15 Best VS Code Extensions for Developers in 2026

VS Code is the most popular code editor on the planet. But out of the box, it is just a text editor. Extensions turn it into a full development environment. The problem: there are over 60,000 extensions in the marketplace. Most are noise.

I have tested hundreds of extensions. Here are the 15 that actually make you faster, smarter, and less frustrated — organized by category. All extensions verified working with VS Code 1.95 (November 2024 release) as of June 2026.

1. AI Coding Extensions

1. GitHub Copilot

The original AI pair programmer. Inline code suggestions, chat with @workspace, and agent mode for multi-file edits. If you install one extension from this list, make it Copilot.

2. GitHub Copilot Chat

The chat companion to Copilot. Ask questions about your code, get explanations, refactor, and generate tests — all without leaving VS Code.

3. Continue

Open-source AI coding assistant that works with any LLM — OpenAI, Anthropic, Ollama (local), or your own. Best choice if you want to use free local models or avoid vendor lock-in.

2. Code Formatting & Linting

4. Prettier

The de facto standard for code formatting. Supports JavaScript, TypeScript, HTML, CSS, JSON, Markdown, and more. Configure once, and never argue about formatting again.

5. ESLint

Catches JavaScript/TypeScript bugs before they happen. Combines linting with auto-fix. Pair with Prettier for the complete code quality setup.

6. Ruff (Python)

In 2026, Ruff has replaced Flake8 + isort + pyflakes + dozens of plugins. It is written in Rust — 10-100x faster than the tools it replaces. Instant linting feedback as you type.

3. Git Integration

7. GitLens

Supercharges VS Code's built-in Git. See who changed what line and when (blame annotations), visual branch history, commit graph, and code authorship at a glance.

8. Git Graph

A beautiful, interactive Git commit graph. View branches, merges, and commit details. One click to checkout, revert, or cherry-pick. Way better than git log --graph.

4. Productivity Boosters

9. Path Intellisense

Autocompletes file paths as you type. Saves you from typing ../../../components/ over and over. A small extension with a big quality-of-life improvement.

10. Error Lens

Shows errors and warnings inline — right next to the problematic code, not buried in the Problems panel. You see issues instantly without switching context.

11. Better Comments

Color-codes your comments based on prefix: TODO (orange), FIXME (red), NOTE (blue), etc. Turns comments into a visual task board inside your code.

5. Themes & Visual Polish

12. One Dark Pro

The most popular theme in VS Code history for a reason. High contrast, easy on the eyes, works for long coding sessions. If you have not found a theme you love, start here.

13. Material Icon Theme

Replaces the default file icons with clean, recognizable Material Design icons. Makes your file tree instantly scannable.

6. Docker

14. Docker (Official)

Manage Docker containers, images, and Docker Compose from VS Code. Syntax highlighting for Dockerfiles, IntelliSense for compose files, and one-click container start/stop.

7. Remote Development

15. Remote - SSH

Edit code on a remote server as if it were local. Connect via SSH, browse files, use extensions on the remote machine — all seamlessly. Essential for cloud servers, Raspberry Pi, or any remote development.

8. Quick Setup Checklist

If you want the essential starter pack, install these 5 and you are set:

  1. GitHub Copilot + Copilot Chat
  2. Prettier
  3. ESLint or Ruff
  4. GitLens
  5. One Dark Pro

Everything else is icing. These 5 will cover 90% of your daily productivity needs.
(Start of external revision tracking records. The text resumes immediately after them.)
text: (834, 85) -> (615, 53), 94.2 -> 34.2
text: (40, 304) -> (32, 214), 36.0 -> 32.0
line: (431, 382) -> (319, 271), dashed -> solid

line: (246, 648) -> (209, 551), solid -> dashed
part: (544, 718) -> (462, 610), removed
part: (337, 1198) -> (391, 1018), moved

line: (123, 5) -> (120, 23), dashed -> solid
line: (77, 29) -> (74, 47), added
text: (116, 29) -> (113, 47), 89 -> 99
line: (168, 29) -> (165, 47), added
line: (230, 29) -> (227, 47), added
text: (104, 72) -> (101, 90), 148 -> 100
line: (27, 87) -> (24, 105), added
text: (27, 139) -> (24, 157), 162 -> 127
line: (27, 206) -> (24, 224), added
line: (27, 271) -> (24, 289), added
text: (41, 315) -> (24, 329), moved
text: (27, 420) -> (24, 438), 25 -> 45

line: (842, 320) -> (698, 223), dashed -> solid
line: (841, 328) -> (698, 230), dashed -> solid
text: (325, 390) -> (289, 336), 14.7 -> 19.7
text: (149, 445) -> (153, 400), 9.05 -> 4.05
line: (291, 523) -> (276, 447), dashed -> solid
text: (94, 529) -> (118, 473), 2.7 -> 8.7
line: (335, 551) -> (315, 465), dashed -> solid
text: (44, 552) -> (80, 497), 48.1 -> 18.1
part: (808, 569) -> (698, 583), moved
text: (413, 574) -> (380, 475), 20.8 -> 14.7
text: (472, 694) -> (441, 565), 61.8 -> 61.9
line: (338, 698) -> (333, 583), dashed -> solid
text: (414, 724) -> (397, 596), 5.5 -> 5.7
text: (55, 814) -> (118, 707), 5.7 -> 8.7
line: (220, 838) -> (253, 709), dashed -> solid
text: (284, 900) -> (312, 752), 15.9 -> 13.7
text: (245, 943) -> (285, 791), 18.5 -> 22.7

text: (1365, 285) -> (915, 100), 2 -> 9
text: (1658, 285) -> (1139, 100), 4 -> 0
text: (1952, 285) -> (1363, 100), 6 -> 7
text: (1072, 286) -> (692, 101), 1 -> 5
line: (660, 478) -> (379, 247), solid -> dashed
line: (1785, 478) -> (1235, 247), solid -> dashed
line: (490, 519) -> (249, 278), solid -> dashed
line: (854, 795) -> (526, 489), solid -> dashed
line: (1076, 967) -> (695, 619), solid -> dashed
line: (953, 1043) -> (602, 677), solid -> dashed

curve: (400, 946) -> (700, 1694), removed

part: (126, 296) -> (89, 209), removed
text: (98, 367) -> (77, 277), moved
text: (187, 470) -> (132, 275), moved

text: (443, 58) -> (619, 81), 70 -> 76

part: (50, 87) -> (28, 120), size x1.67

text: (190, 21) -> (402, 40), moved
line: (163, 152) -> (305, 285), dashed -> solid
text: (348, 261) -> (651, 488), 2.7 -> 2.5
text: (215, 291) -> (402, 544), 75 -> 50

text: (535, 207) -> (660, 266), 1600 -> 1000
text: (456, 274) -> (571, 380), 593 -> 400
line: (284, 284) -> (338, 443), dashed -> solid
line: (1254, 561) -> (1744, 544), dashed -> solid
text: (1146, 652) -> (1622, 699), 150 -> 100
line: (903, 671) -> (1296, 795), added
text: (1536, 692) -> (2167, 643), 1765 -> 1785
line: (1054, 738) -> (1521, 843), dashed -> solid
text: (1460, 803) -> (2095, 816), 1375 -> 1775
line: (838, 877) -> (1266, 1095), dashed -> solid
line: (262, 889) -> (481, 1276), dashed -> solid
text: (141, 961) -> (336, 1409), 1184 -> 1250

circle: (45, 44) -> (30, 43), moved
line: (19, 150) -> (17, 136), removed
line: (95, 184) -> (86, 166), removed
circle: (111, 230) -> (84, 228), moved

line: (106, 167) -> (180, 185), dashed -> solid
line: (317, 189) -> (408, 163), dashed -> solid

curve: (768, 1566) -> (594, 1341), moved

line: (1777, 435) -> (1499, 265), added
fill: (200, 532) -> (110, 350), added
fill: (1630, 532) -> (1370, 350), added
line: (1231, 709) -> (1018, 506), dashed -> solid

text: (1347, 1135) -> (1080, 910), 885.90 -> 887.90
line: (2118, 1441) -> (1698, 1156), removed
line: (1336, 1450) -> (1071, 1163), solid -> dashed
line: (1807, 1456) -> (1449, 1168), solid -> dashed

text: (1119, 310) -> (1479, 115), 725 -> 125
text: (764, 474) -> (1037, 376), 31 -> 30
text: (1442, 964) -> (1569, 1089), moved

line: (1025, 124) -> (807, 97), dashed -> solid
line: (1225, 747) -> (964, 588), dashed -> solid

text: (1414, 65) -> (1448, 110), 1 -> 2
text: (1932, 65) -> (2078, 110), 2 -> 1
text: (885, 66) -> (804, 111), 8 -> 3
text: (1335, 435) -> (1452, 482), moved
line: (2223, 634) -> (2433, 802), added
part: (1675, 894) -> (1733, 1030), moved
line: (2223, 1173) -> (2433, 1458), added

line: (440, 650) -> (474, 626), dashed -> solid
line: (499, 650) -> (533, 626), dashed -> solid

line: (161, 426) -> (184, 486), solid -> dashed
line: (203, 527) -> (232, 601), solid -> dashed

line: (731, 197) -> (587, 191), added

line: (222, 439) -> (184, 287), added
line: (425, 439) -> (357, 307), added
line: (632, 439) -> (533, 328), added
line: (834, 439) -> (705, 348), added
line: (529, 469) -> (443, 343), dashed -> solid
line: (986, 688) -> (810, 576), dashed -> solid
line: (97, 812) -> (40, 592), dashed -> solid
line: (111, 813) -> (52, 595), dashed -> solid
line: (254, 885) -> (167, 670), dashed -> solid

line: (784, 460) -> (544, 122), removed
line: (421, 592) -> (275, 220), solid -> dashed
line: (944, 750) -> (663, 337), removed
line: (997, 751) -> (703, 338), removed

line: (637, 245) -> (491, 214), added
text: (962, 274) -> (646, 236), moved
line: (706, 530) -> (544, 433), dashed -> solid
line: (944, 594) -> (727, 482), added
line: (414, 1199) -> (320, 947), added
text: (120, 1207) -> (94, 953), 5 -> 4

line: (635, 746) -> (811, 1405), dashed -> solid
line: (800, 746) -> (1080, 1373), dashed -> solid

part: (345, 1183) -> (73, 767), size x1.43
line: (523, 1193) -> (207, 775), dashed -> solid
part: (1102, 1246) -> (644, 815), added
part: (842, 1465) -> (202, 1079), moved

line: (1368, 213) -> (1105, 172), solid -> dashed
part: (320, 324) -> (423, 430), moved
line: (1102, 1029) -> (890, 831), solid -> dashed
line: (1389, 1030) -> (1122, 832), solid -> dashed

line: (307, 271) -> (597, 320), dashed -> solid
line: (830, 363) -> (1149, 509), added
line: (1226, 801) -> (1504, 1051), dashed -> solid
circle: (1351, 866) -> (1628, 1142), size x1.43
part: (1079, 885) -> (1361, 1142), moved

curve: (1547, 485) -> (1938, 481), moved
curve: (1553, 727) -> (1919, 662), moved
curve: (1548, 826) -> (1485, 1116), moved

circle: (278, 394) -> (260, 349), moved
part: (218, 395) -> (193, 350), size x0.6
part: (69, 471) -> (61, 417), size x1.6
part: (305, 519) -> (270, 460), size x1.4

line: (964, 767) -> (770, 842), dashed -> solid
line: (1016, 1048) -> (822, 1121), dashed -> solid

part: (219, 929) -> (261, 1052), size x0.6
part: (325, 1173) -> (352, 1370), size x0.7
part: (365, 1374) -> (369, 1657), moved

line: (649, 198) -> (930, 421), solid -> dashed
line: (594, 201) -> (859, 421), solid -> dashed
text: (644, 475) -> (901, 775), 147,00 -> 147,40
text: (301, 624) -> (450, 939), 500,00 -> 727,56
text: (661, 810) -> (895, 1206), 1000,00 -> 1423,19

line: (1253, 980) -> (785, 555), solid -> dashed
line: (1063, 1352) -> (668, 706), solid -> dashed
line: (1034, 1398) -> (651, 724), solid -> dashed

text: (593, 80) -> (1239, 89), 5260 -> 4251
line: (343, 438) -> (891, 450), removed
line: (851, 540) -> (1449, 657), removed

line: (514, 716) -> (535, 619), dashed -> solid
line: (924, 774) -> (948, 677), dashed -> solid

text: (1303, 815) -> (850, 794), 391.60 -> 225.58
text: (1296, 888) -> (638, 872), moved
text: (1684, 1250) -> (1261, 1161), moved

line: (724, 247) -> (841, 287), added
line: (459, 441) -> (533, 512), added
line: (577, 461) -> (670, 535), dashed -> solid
Frequently Asked Questions

Do too many extensions slow down VS Code?

Yes. Each extension adds startup time and memory. Stick to extensions you actually use daily. Uninstall the rest.

What extensions should I NOT install?

Avoid extensions with poor reviews, few downloads, or no recent updates. Avoid duplicate functionality (only one linter, one formatter). Avoid extensions that request broad file system or network permissions without clear reason.

Are these extensions free?

All extensions listed here are free. GitHub Copilot has a free tier for verified students and open-source maintainers; otherwise $10/month.